Extracted data entries
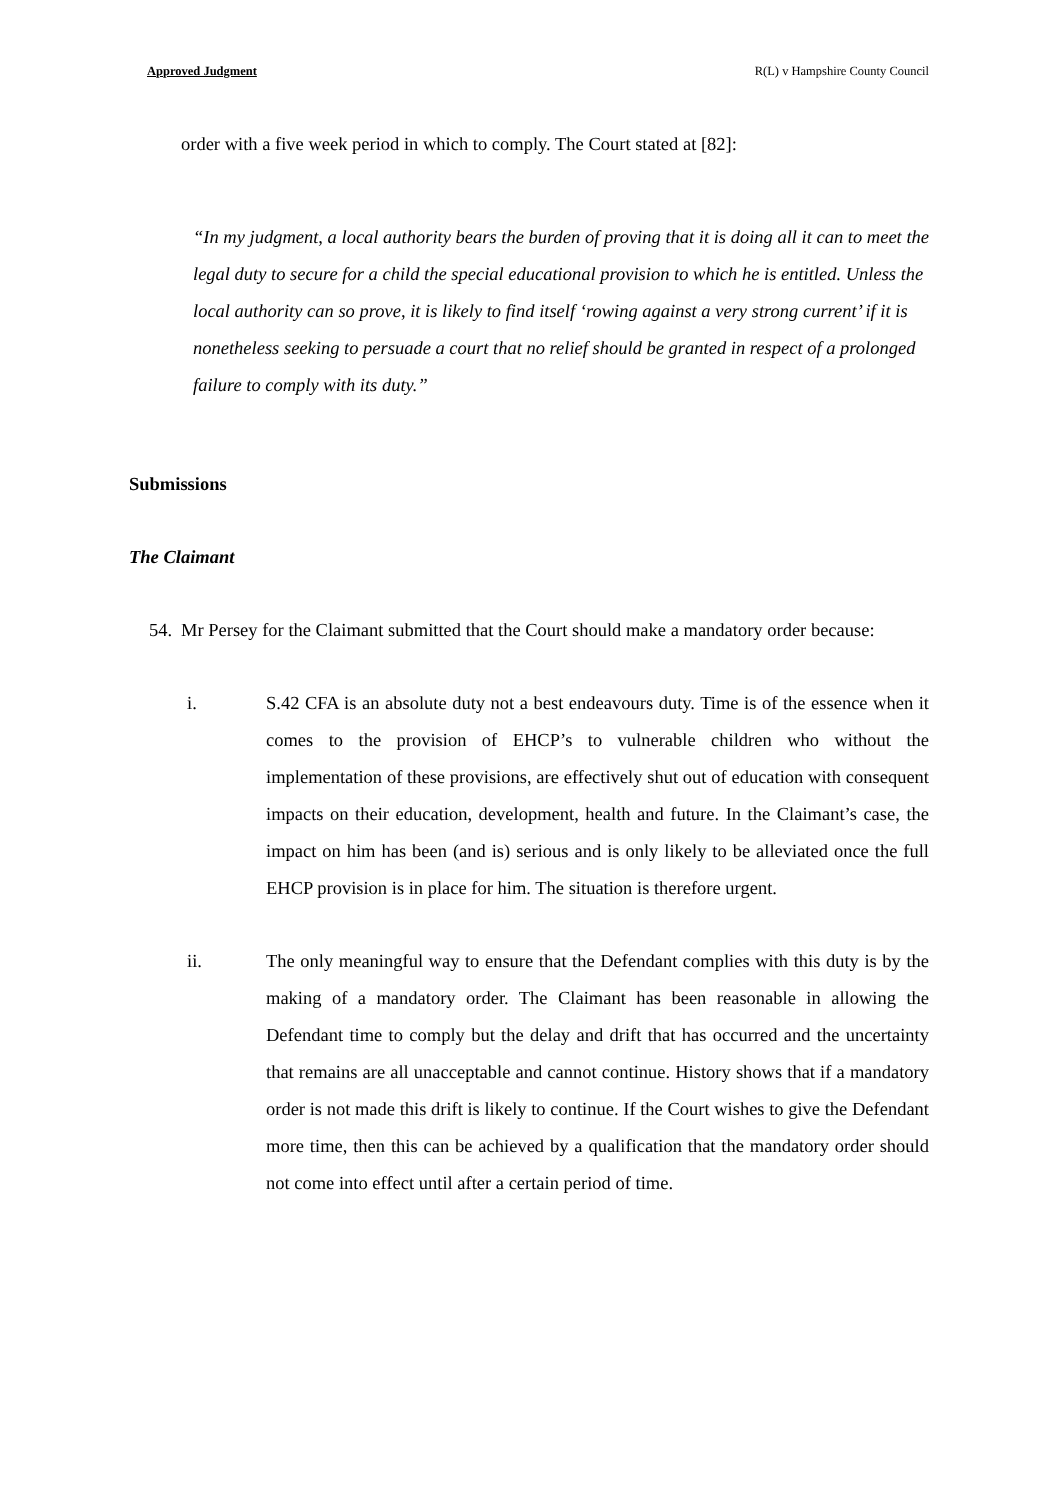Approved Judgment R(L) v Hampshire County Council
order with a five week period in which to comply. The Court stated at [82]:
“In my judgment, a local authority bears the burden of proving that it is doing all it can to meet the legal duty to secure for a child the special educational provision to which he is entitled. Unless the local authority can so prove, it is likely to find itself ‘rowing against a very strong current’ if it is nonetheless seeking to persuade a court that no relief should be granted in respect of a prolonged failure to comply with its duty.”
Submissions
The Claimant
54. Mr Persey for the Claimant submitted that the Court should make a mandatory order because:
i. S.42 CFA is an absolute duty not a best endeavours duty. Time is of the essence when it comes to the provision of EHCP’s to vulnerable children who without the implementation of these provisions, are effectively shut out of education with consequent impacts on their education, development, health and future. In the Claimant’s case, the impact on him has been (and is) serious and is only likely to be alleviated once the full EHCP provision is in place for him. The situation is therefore urgent.
ii. The only meaningful way to ensure that the Defendant complies with this duty is by the making of a mandatory order. The Claimant has been reasonable in allowing the Defendant time to comply but the delay and drift that has occurred and the uncertainty that remains are all unacceptable and cannot continue. History shows that if a mandatory order is not made this drift is likely to continue. If the Court wishes to give the Defendant more time, then this can be achieved by a qualification that the mandatory order should not come into effect until after a certain period of time.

§ **Problem description**
Of all the entries above, output exactly the lines between the one holding "my judgment, a" and the one holding "54. Mr Persey", inclusive.

§ **Response to this exercise**
“In my judgment, a local authority bears the burden of proving that it is doing all it can to meet the legal duty to secure for a child the special educational provision to which he is entitled. Unless the local authority can so prove, it is likely to find itself ‘rowing against a very strong current’ if it is nonetheless seeking to persuade a court that no relief should be granted in respect of a prolonged failure to comply with its duty.”
Submissions
The Claimant
54. Mr Persey for the Claimant submitted that the Court should make a mandatory order because:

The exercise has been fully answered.